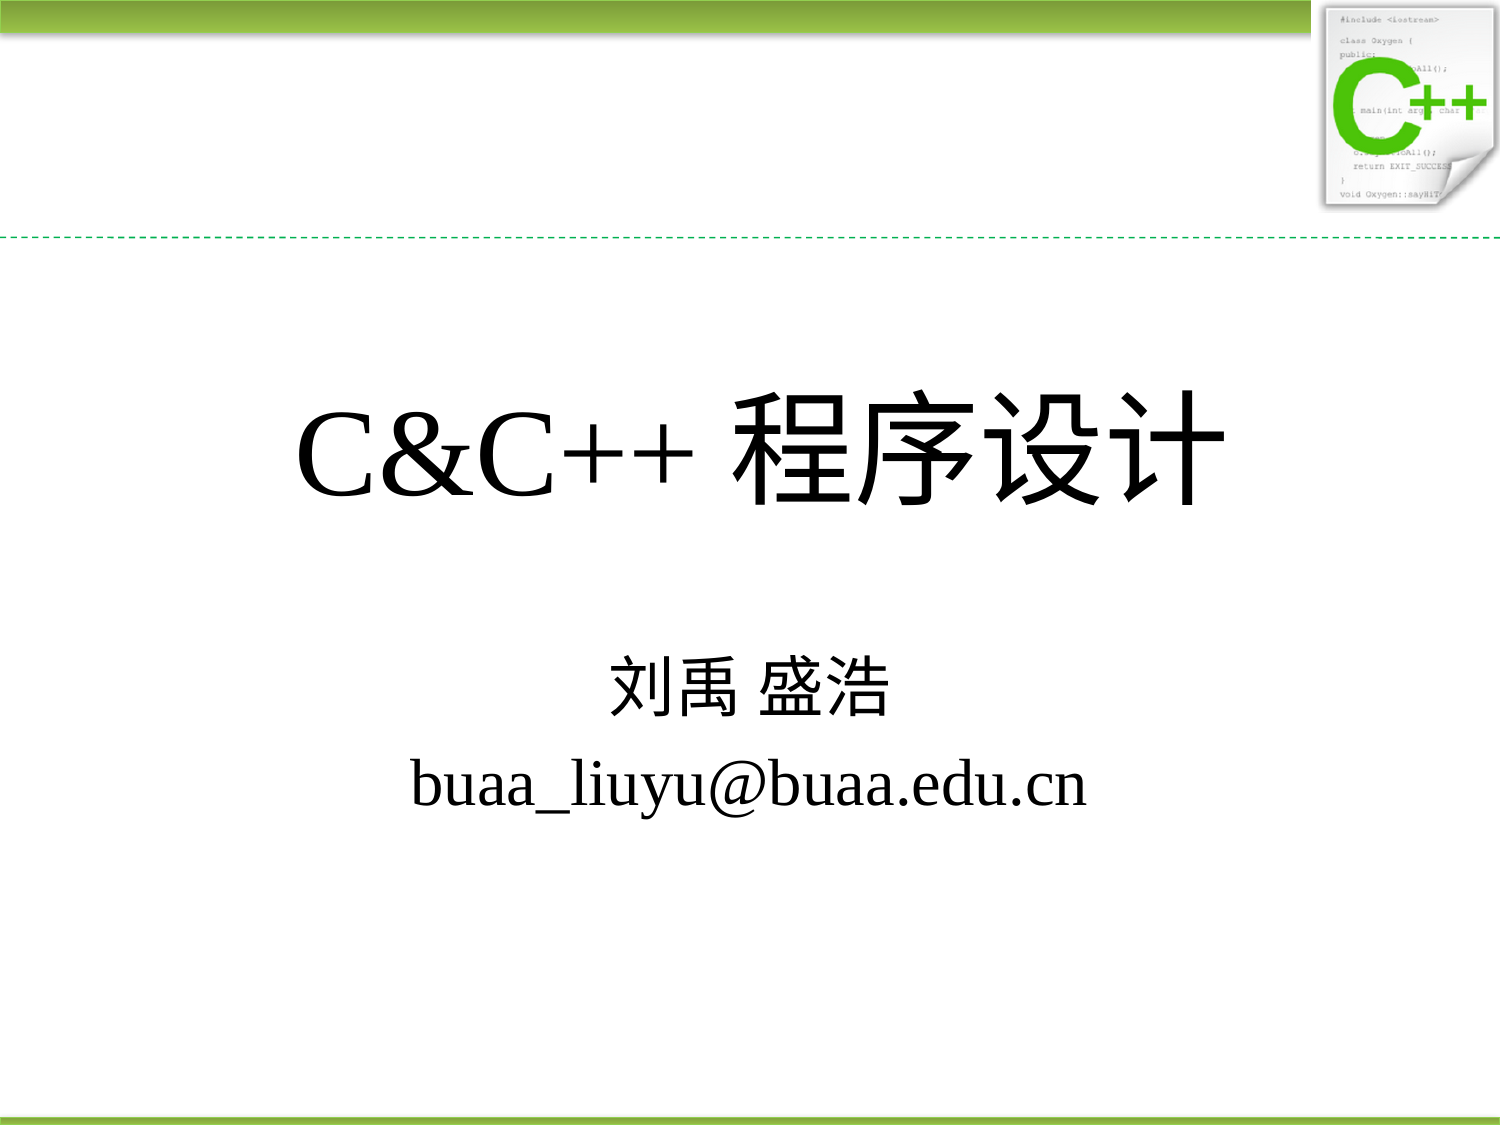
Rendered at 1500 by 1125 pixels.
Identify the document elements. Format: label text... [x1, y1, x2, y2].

picture [1311, 0, 1500, 213]
title C&C++程序设计 [124, 324, 1401, 567]
subtitle 刘禹 盛浩 buaa_liuyu@buaa.edu.cn [224, 637, 1276, 926]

> [WHAT TO PRODUCE] Exclude the images, then output the data above word for word.

> [OUTPUT OF THE EXERCISE]
Rendered at 1500 by 1125 pixels.
Identify the document elements. Format: label text... [x1, y1, x2, y2].

picture [1311, 0, 1500, 213]
title C&C++程序设计 [124, 324, 1401, 567]
subtitle 刘禹 盛浩 buaa_liuyu@buaa.edu.cn [224, 637, 1276, 926]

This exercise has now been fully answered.